There’s a great saying about small towns: “A small town is a place where there’s no place to go where you shouldn’t.”
Or as I like to say, “It’s not the size of the dog in the fight, it’s the size of the fight in the dog.”
Above all else, it’s clear that New Milford is not just a town that cares — but a town that comes together. Throughout the pandemic, residents sold signs thanking our frontline healthcare workers and used the profits to give back to the community. The town even holds ceremonies respecting America’s troops who permanently rest in its cemeteries.
Once, when a fire left several residents without homes, the community came together, opened its doors, started fundraisers, and helped neighbors get back on their feet.
I’m incredibly proud to represent the New Milford community and over the years I’ve been fortunate to meet and work closely with so many of you.

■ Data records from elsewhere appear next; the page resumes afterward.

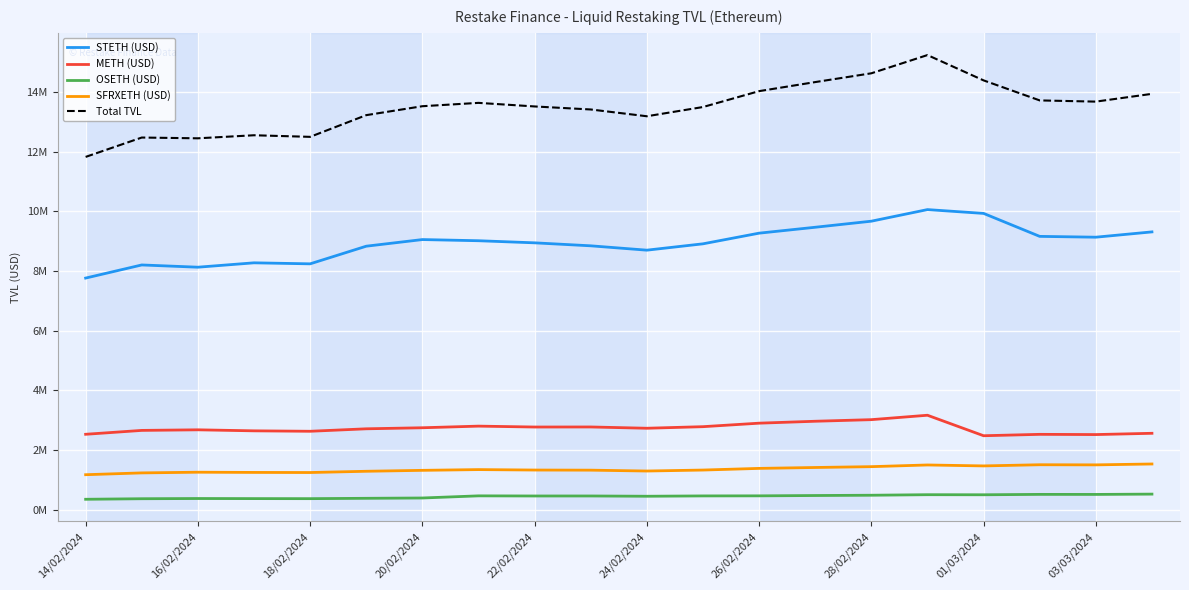

Reading right to left, what are all the values shown in this chart?

STETH (USD): 9313316.2	9135587.6	9163079.4	9932845.7	10060431.8	9671874.3	9468604.6	9270615.6	8913591.5	8700863.7	8846817.7	8946649.1	9017173.5	9056237.7	8833889.6	8242843.1	8276809.7	8130132.5	8205392.1	7765604.5
METH (USD): 2564139.8	2521569.4	2528980.8	2482542.9	3169034.8	3021281.1	2967812.5	2903280.3	2785926.8	2733233.1	2776251.5	2774234.3	2804351.3	2749687.1	2714662.7	2631917.3	2646497.6	2680802.9	2661181.2	2530938.3
OSETH (USD): 526046.0	515572.0	517078.7	504102.9	506589.8	488462.7	478903.2	468123.4	465666.0	454521.8	463690.3	463294.3	467786.9	396091.0	385545.7	373884.9	375511.9	378460.0	371431.7	353077.7
SFRXETH (USD): 1535809.6	1506181.0	1510253.0	1471105.2	1502689.7	1446246.3	1418334.1	1388057.9	1332516.1	1299809.3	1328777.7	1332811.8	1347688.5	1322818.9	1291396.0	1249554.5	1252904.1	1260002.1	1237176.4	1176493.6
Total TVL: 13939339.0	13678936.7	13719418.7	14390622.9	15238772.4	14627889.9	14333679.4	14030101.6	13497723.8	13188450.8	13415560.5	13517012.7	13637023.7	13524857.8	13225516.5	12498221.7	12551745.3	12449403.5	12475187.3	11826119.6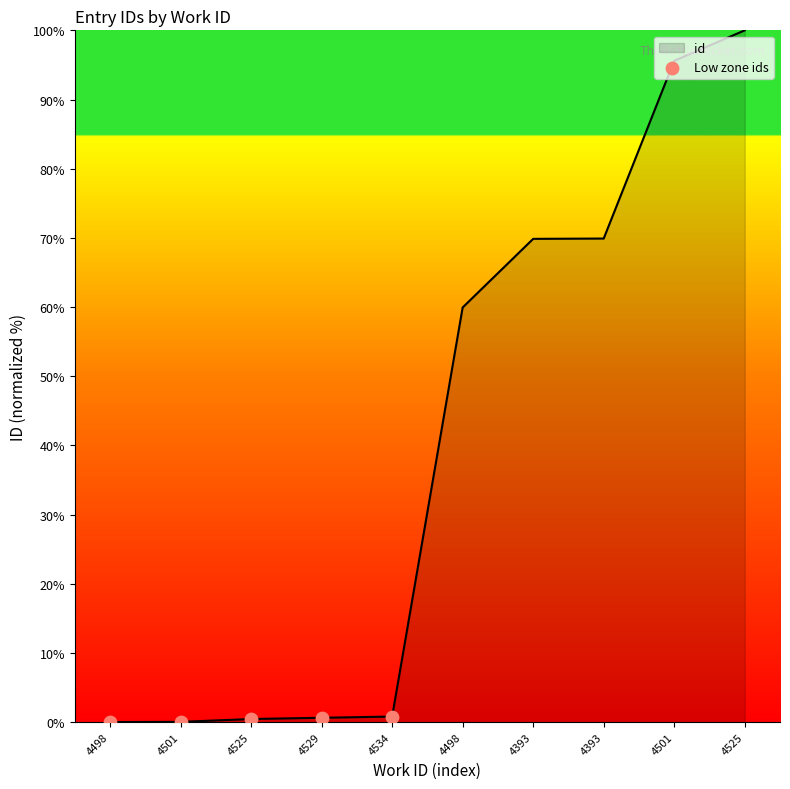

Is this an area chart (filled region under the line)?

Yes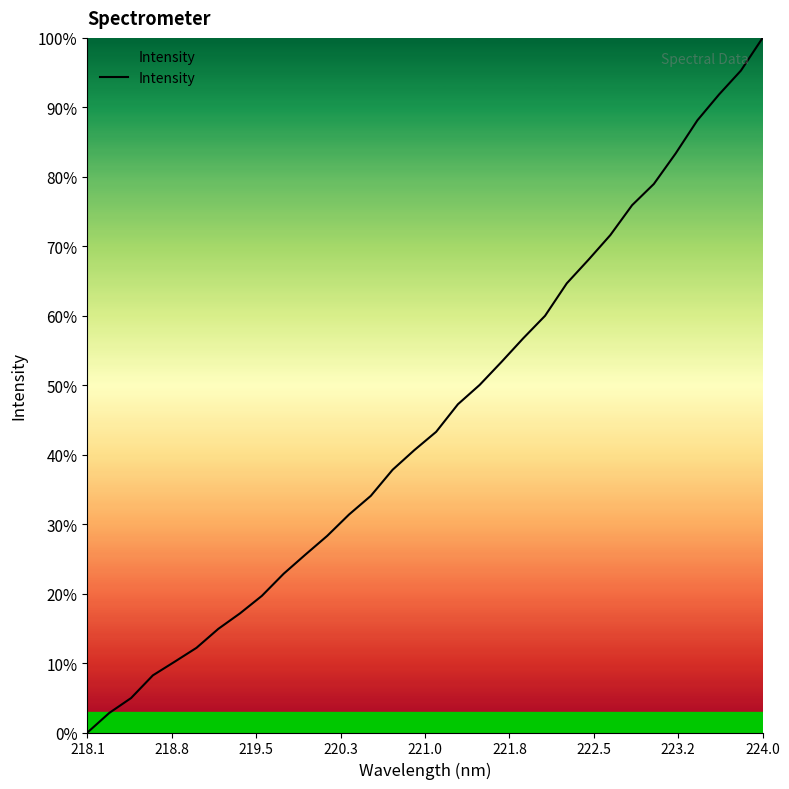

What is the greatest value displayed?

100.0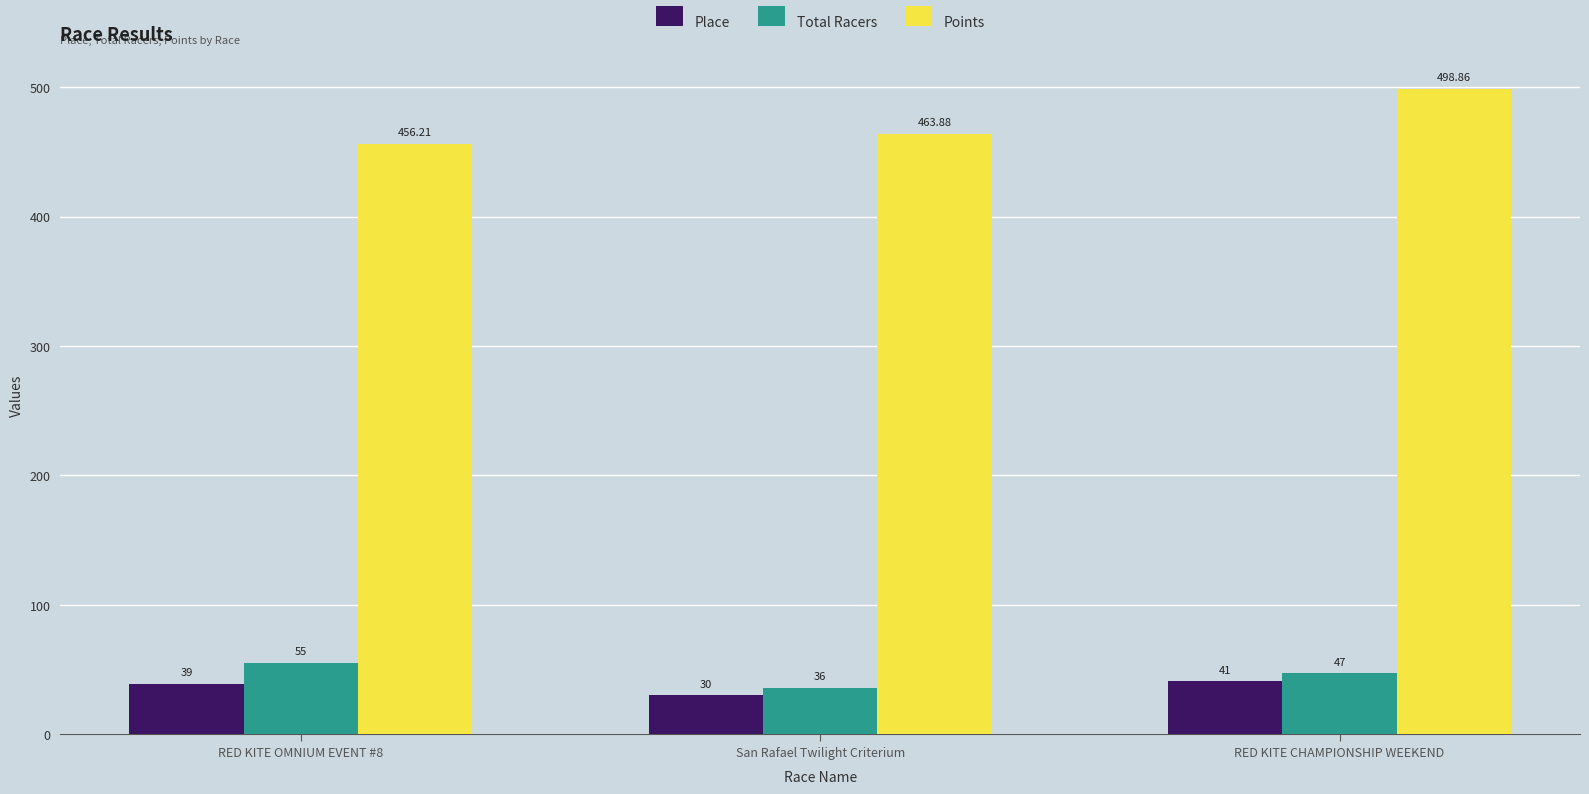

How many bars are there in each group?

3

It’s been a privilege to honor unsung heroes and leaders from New Milford during my biannual Hometown Heroes ceremonies, one of my most cherished moments throughout the year.
Our New Milford Hometown Heroes, like Joe MacDiarmid, Robert Byrnes Jr., and Larry Bauer, remind us all what it means to serve our community.
Joe was honored for his service in Okinawa as a U.S. Marine, and as a leader in the New Milford and Teaneck volunteer ambulance corps where he has saved countless lives.
Robert, who I honored last year, is a career firefighter and has served as Captain at the Bergenfield Fire Department. He has received multiple honors for his two remarkable life-saving rescues: a 65-year-old man and a 16-year-old girl at the local high school.
And I’ve honored Larry Bauer, a New Milford resident who has served as the President of the Teaneck Chamber of Commerce, the Pride Awareness Advisory Board, and the Historic New Bridge Landing Commission. He also helped with the great Teaneck International Film Festival.
And, of course, we will always remember Darren Drake, a New Milford resident who was taken from us too soon — a victim of the 2017 West Side Highway terrorist truck attack — who I honor with bipartisan legislation named after him. His memory and joyful spirit will live on through us all, as well as with his memorial, forever established just outside.
In good times or with challenges, this Borough is a community that truly exemplifies what it means to have Jersey Values. The Borough has always supported our fellow community members, North Jersey, the state, and our country, and I will always get your backs and in return.
Thank you all for letting me share in this rich piece of history as we celebrate New Milford’s centennial anniversary. May there be one-hundred more, and a hundred more after that.
With the New Milford community standing together like we are today, I know our best days will always be ahead of us, in the greatest country in the world.
Thank you all. May God bless you, New Milford, and the United States of America.